Reigniting Trust

Trusting Election Technology

Juan Gilbert has worked on election technology for nearly two decades. He sees solutions on the horizon that can increase trust—and problems, too.

When Juan Gilbert, Ph.D., created Prime III election software almost two decades ago, allowing anyone regardless of physical disabilities to vote using the same machine, he began getting some very revealing questions.

Juan Gilbert

People would ask who owns the software and find out that Gilbert did. The next question was invariably about his politics. “That is one reason we never patented this technology or anything, because it was creating a trust scenario,” said Gilbert, chair of the Department of Computer & Information Science & Engineering at the University of Florida’s College of Engineering. “If you own it, they have to understand your political standing.”

Through his work in election technology and artificial intelligence systems, Gilbert has a unique window on America’s relationship with technology and the levers that impact trust. His concept of human-centered computing takes real-world problems such as voting and provides technology solutions that are understandable and usable—and may ultimately increase trust.

| Click here to read a Q&A with Juan Gilbert. |

In the case of Prime III, the answer was to increase transparency by making the source code available widely. “I started saying, ‘it is open-source, it is in the open domain,’” Gilbert said. “No one asks me how I vote anymore.”

Technology Can Increase Trust

 Gilbert is still creating election systems. In August, he and his team released the inLine Ticketing System, which cities and counties used to eliminate voting lines and decrease risk during the Covid pandemic.

The system, which could also be used for coronavirus testing, allows poll workers to disperse lines by handing voters tickets that set a time for them to come back later and fill in their ballots. It eliminates the need for a queue.

“The inLine Ticketing System takes the risk out of waiting in line because your ticket holds your place,” Gilbert said. “Voters can keep their distance and come back at their designated time to vote as they normally would.”

Gilbert, who works with the university’s Consortium on Trust in Media and Technology, has well-defined ideas about the impact that tech has on trust. Technology, he says, is easy to demonize—especially if it is difficult to understand and hard to use. Systems like that decrease trust.

However, he also says the opposite can be true. “There are scenarios where it can increase trust,” Gilbert said. “When technology can be used and understood, then you have an opportunity to create trust. There has got to be a level of understandability, usability and comprehension. If you could create a technology that creates world peace, but no one could use it, then it is useless.
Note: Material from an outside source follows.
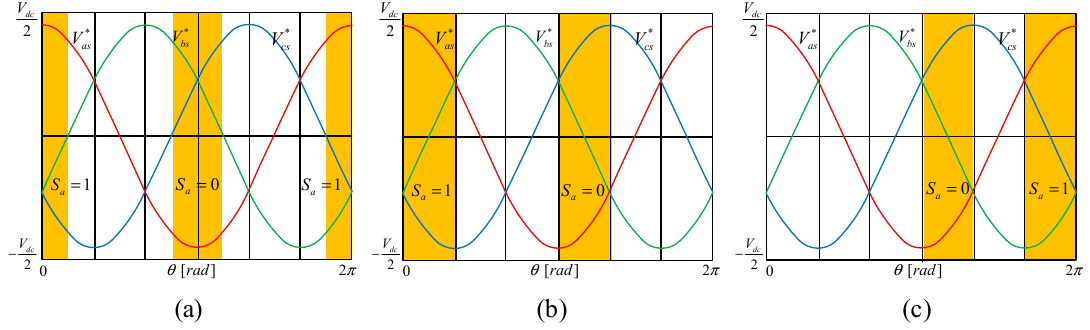
Figure 3. The 60 ◦ discontinuous PWM technique: ( a ) 60 ◦ DPWM; ( b ) 60 ◦ (+30 ◦ ) DPWM; ( c ) 60 ◦ Figure 3. The 60 ° discontinuous PWM technique: ( a ) 60 ° DPWM; ( b ) 60 ° (+ 30 °) DPWM; ( c ) 60 ° (− 30 °) ( − 30 ◦ ) DPWM.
The easiest way to have distrust is when something is hard to use.”

The Prognosis for Mail-in Voting

 Gilbert was a member of the committee that produced “Securing the Vote: Protecting American Democracy,” a report by the National Academies of Science, Engineering and Medicine released in 2018. He testified before Congress on election security in 2020.

Gilbert said similar ideas about usability and trust can be applied to mail-in voting, which increased substantially in all 50 states as a way to vote safely amid the pandemic. Mail-in voting has existed in America since the Civil War. Yet many in politics have questioned whether it leads to widespread fraud.

Gilbert said states may have difficulty with signature verification, matching signatures on ballots to those on file with the state. But widespread fraud is unlikely, he said, because the safeguards in place generally work.

“I think it would be pretty hard,” he said. “Russia cannot just go print a bunch of ballots that will get counted. It is not going to happen.”

What should happen, he said, is voter education. “You definitely want to educate people on how it works—make sure everyone knows how mail-in voting works,” he said. “That is the best thing you can do at this point.”